Revise the records below by substituting "escribió" for every occurrence of "dijo", keeping all other text unchanged, and omit the pictures from your answer.

Transcribed page records:
------------------------------------

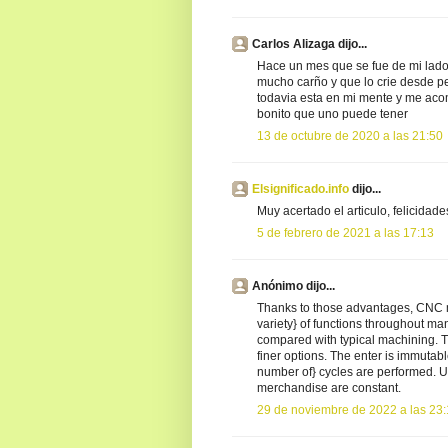
Carlos Alizaga dijo...
Hace un mes que se fue de mi lado m
mucho carño y que lo crie desde p
todavia esta en mi mente y me ac
bonito que uno puede tener
13 de octubre de 2020 a las 21:50
Elsignificado.info
dijo...
Muy acertado el articulo, felicidade
5 de febrero de 2021 a las 17:13
Anónimo dijo...
Thanks to those advantages, CNC 
variety} of functions throughout 
compared with typical machining. T
finer options. The enter is immutab
number of} cycles are performed. Un
merchandise are constant.
29 de noviembre de 2022 a las 23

------------------------------------

▶ [Completed exercise]:
Carlos Alizaga escribió...
Hace un mes que se fue de mi lado m
mucho carño y que lo crie desde p
todavia esta en mi mente y me ac
bonito que uno puede tener
13 de octubre de 2020 a las 21:50
Elsignificado.info
escribió...
Muy acertado el articulo, felicidade
5 de febrero de 2021 a las 17:13
Anónimo escribió...
Thanks to those advantages, CNC 
variety} of functions throughout 
compared with typical machining. T
finer options. The enter is immutab
number of} cycles are performed. Un
merchandise are constant.
29 de noviembre de 2022 a las 23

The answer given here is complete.